No espaço, há apenados que cometeram diferentes tipos de crimes, mas Medeiros entende que a ressocialização tem de ser uma possibilidade para todos que buscam outras alternativas de futuro.
— Se a gente focar somente no crime cometido pela pessoa, podemos acabar descartando alguém que seria um ótimo profissional. Eu penso assim: a Justiça já condenou eles, o meu papel aqui é dar um trabalho, mostrar que há outro caminho. E para o preso estar aqui, trabalhando, passou por todo um processo, se adaptou, tem bom comportamento, então com certeza já repensou (o que fez), já é outra pessoa — analisa.
O empresário afirma que o retorno é satisfatório: somente cabeceiras, produz 110 ao dia. Há 12 anos no mercado, ele vende diretamente a lojistas de diferentes cidades do Estado e alguns do Uruguai. Mas há outro tipo de "conquista", até mais significativa, diz. Medeiros explica que um dos objetivos da empresa é direcionar os funcionários para alguma vaga de trabalho quando deixarem a penitenciária:
— Tenho dois homens que trabalharam aqui dentro comigo e hoje estão em prisão domiciliar, com tornozeleiras. Eu os contratei para fazer as entregas, conseguimos autorização para circularem no horário de trabalho. Um deles atua há mais de um ano nessa função. Também tenho ex-funcionários daqui que hoje são gerentes em empresas em Três Passos e até no Paraná. É muito bom a gente ver esse retorno.
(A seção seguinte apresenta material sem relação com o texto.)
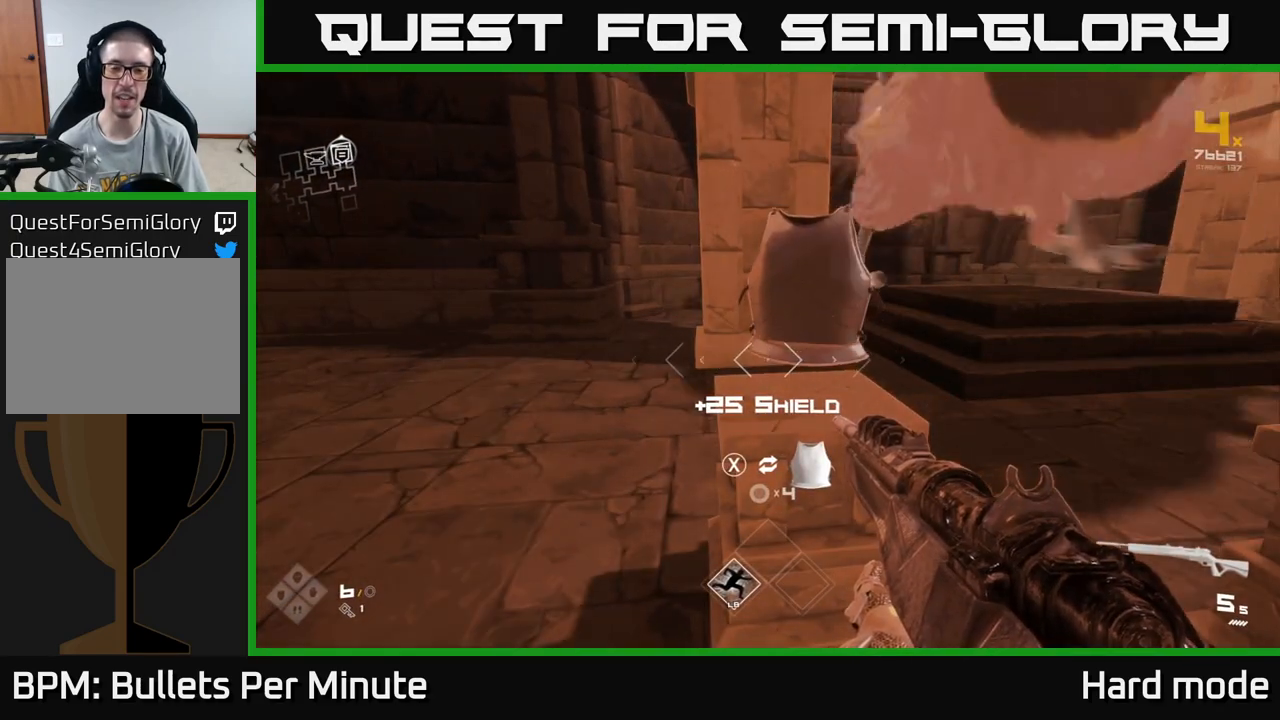
{"dt_ms": 500, "buttons": [], "left_stick": "center", "right_stick": "center", "events": []}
O empresário conta ainda que vai todos os dias no espaço e consegue conversar e conhecer os apenados, o que ajuda a, depois, orientá-los para vagas que se encaixem nos perfis:
— Não troco o grupo aqui por um na rua. Quem vem aqui vem para trabalhar, não tem distração, são disciplinados, se agarram nessa oportunidade. Não fico um dia sem vir aqui, não é só meu trabalho, é minha paixão.
60 anos de costura
Em um canto do pavilhão, um dos apenados, com 70 anos, opera uma máquina de costura com rapidez. Ele trabalha há três anos no complexo e começou produzindo os uniformes usados no local. Mas a experiência vem de muito mais tempo:
— Trabalho desde os nove anos, fazia limpeza em uma empresa de costura, confecções. Eu morava nos fundos desse local, e quando os funcionários iam embora eu pegava alguma peça, costurava, cortava, montava, ia testando. Aprendi sozinho naquelas noites. Com 16, já era profissional, assinaram minha carteira. Já trabalhei com estofados para carros antigos, ônibus, móveis de todo tipo. Eu tinha uma estofaria em casa, que pretendo retomar assim que sair daqui. Acho que até o Natal eu saio.
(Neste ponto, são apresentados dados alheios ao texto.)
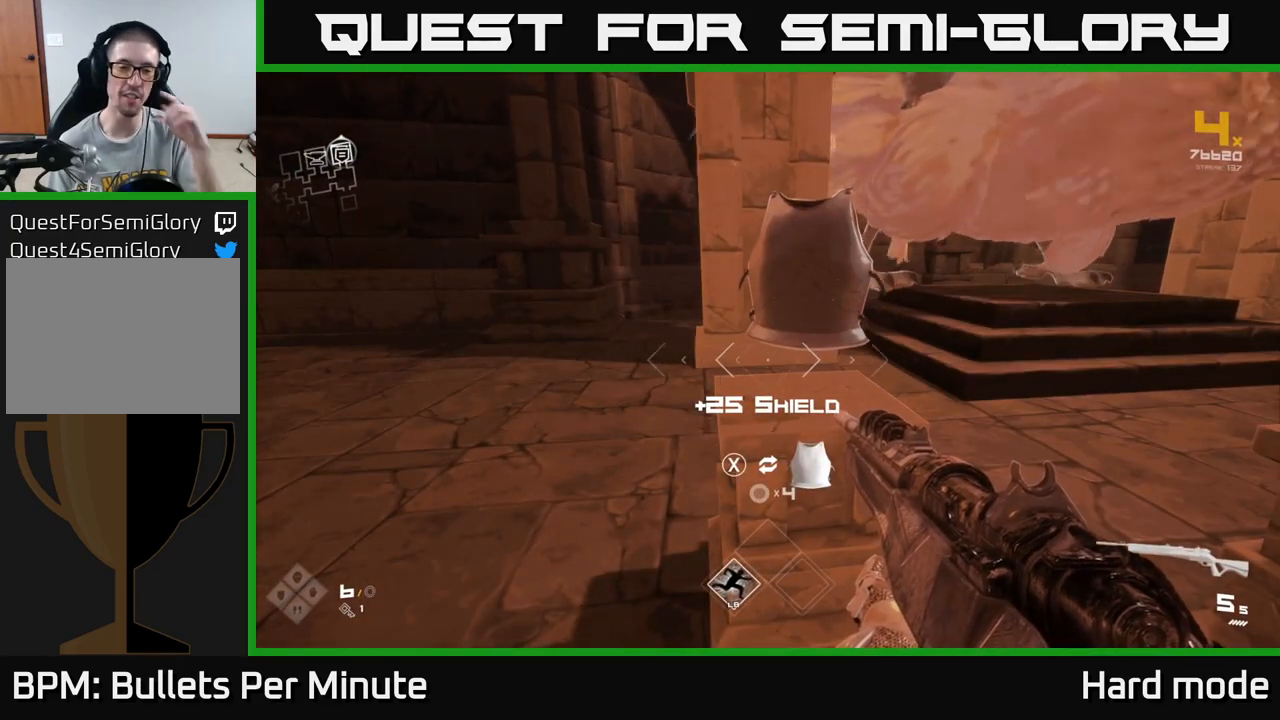
{"dt_ms": 500, "buttons": [], "left_stick": "center", "right_stick": "center", "events": []}
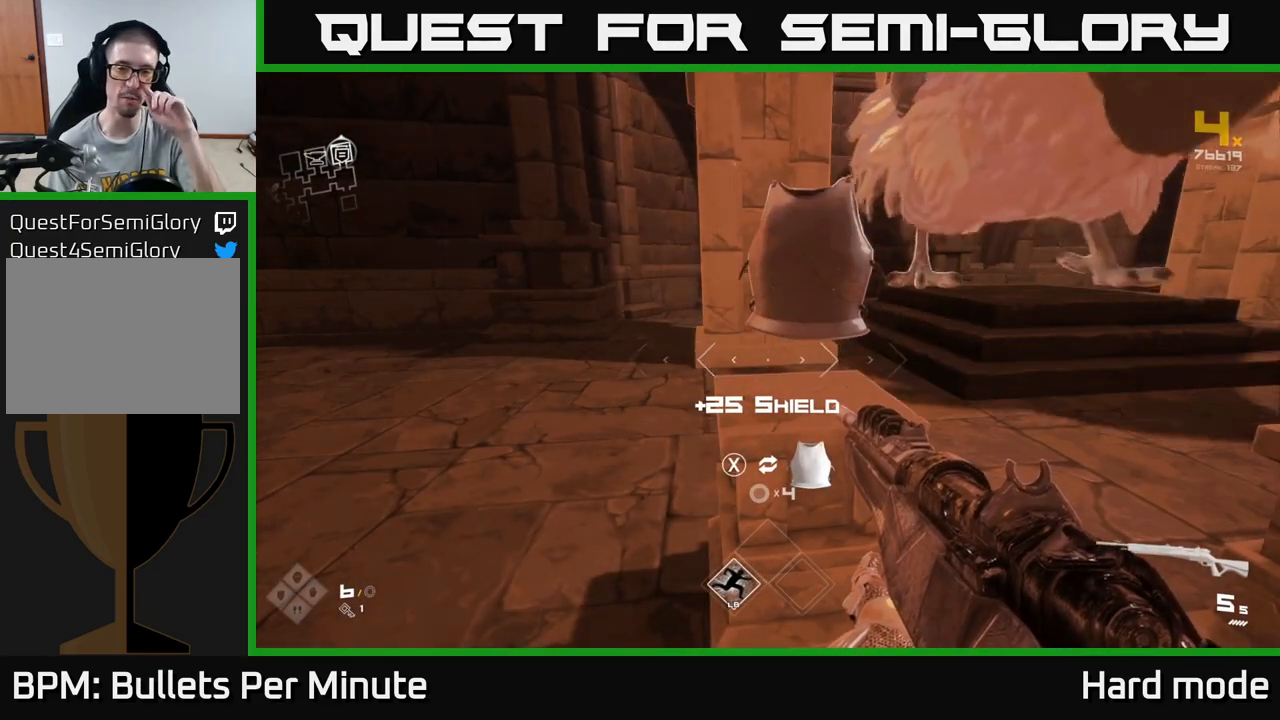
{"dt_ms": 500, "buttons": [], "left_stick": "center", "right_stick": "center", "events": []}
As empresas que firmaram parceria com o governo do Estado para trabalhar no complexo atuam em diferentes ramos. Há confecções de uniformes, incluindo para hospitais e fardas, reciclagem de palets, lavanderia, fabricação de contêiner, móveis e estofados e reciclagem lixo eletrônico e plástico.
Oportunidade
De acordo com a Secretaria de Sistemas Penal e Socioeducativo (SSPS) do Estado, há diferentes ocupações para presos dentro do complexo. O grupo de 700 apenados que trabalha com afazeres internos tem o benefício da remição de pena. Eles atuam com cozinha geral, faxina e manutenção do espaço. Há ainda a remição de pena que pode ser obtida por meio de estudo – com turmas que oferecem até mesmo a alfabetização – e de leitura, em que cada livro lido corresponde a quatro dias de remição, por exemplo.
Normalmente, o preso começa o trabalho dentro da casa por essas tarefas internas. Ele passa também por avaliações psicológicas, precisa ter bom comportamento e alcançar outros critérios.
Depois, podem começar a atuar junto às empresas. Hoje, esse grupo é formado por 210 apenados dentro do complexo de Canoas. Eles recebem um salário mínimo — que costuma ser usado para complementar a renda da família — pelo serviço de 44 horas semanais previstas em contrato. O expediente começa por volta das 8h30min, com pausa para o almoço ao meio-dia, retomada às 13h30min e encerramento às 18h. Os finais de semana são de folga.
Loivo Calistrato Lima Machado lembra que, quando assumiu a direção da casa, há cinco anos, apenas uma empresa atuava no complexo. Ele afirma que o aumento desse número foi possível graças à ampliação do debate sobre ressocialização, nos últimos anos, e às políticas de divulgação pelo governo do Estado.
— O preso quer essa oportunidade, passa por todo um caminho para conseguir. Quando chega ao trabalho aqui, vi fazer de tudo para manter. Ele tira parte do sustento da família daqui, aprende um novo trabalho, se sente valorizado. Mora nas galerias junto de outros presos trabalhadores, vive em um local limpo e cuidado. Hoje, nossos procedimentos administrativos por indisciplina, nesse grupo, são quase zero.
Economia ao Estado
Para além da questão social, o secretário Luiz Henrique Viana, titular da SSPS, explica que o investimento em alternativas de trabalho para presos gera economia aos cofres do Estado.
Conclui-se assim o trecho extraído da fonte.